===== Given data =====
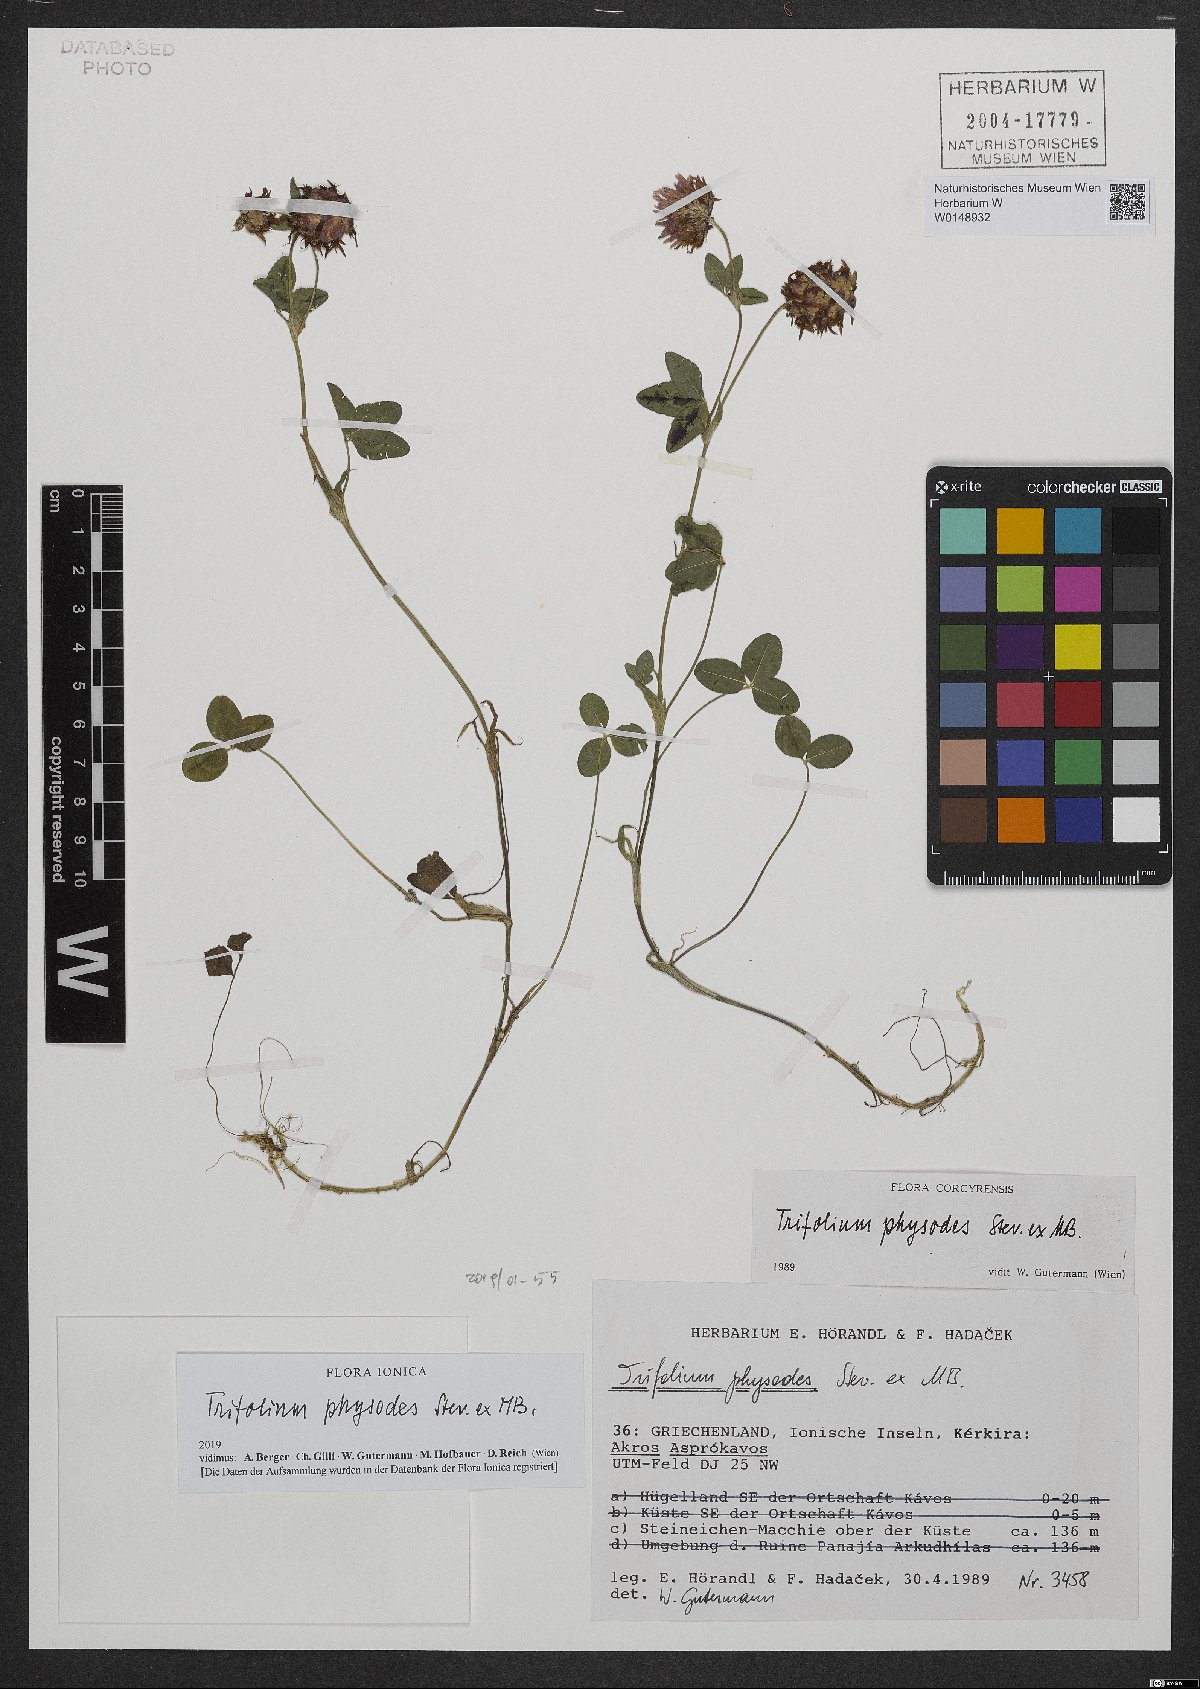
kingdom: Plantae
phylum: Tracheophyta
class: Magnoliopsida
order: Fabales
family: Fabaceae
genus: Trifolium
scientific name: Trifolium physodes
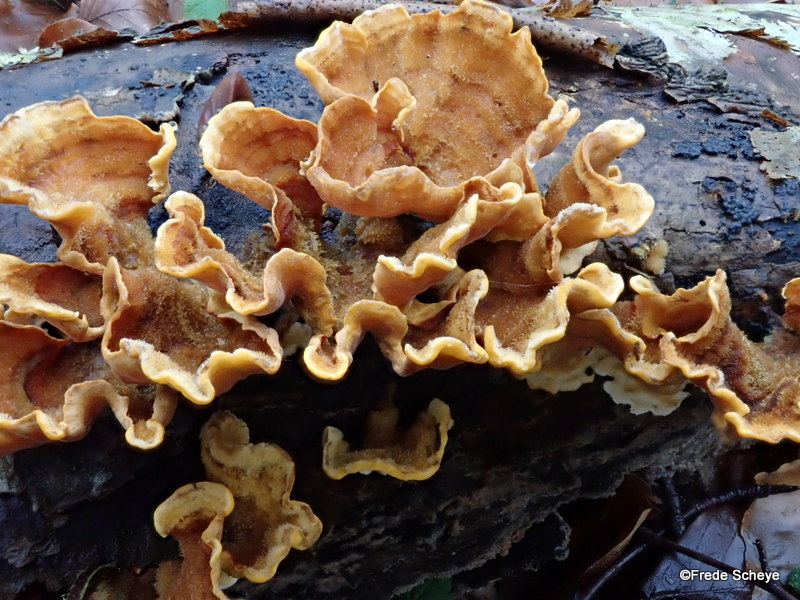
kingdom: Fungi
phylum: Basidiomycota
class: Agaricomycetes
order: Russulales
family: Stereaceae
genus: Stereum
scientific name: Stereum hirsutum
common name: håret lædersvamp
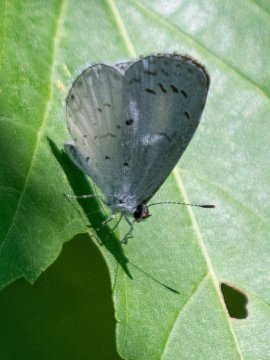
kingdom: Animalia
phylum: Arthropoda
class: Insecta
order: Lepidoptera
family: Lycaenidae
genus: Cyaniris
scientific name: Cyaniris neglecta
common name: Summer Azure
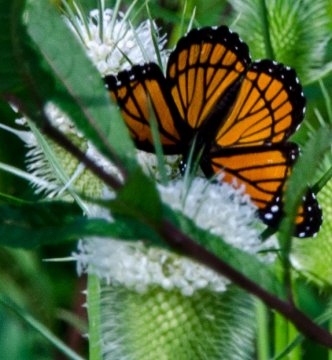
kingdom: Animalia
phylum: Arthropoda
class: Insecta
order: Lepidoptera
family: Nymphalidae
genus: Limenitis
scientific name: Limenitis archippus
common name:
=====
→ Directions: Rewrite the stretch from the line containing "kingdom: Fungi" through the end of the rows as a numbered list, omitting blank lines and the pictures.

→ Output for this exercise:
1. kingdom: Fungi
2. phylum: Basidiomycota
3. class: Agaricomycetes
4. order: Russulales
5. family: Stereaceae
6. genus: Stereum
7. scientific name: Stereum hirsutum
8. common name: håret lædersvamp
9. kingdom: Animalia
10. phylum: Arthropoda
11. class: Insecta
12. order: Lepidoptera
13. family: Lycaenidae
14. genus: Cyaniris
15. scientific name: Cyaniris neglecta
16. common name: Summer Azure
17. kingdom: Animalia
18. phylum: Arthropoda
19. class: Insecta
20. order: Lepidoptera
21. family: Nymphalidae
22. genus: Limenitis
23. scientific name: Limenitis archippus
24. common name:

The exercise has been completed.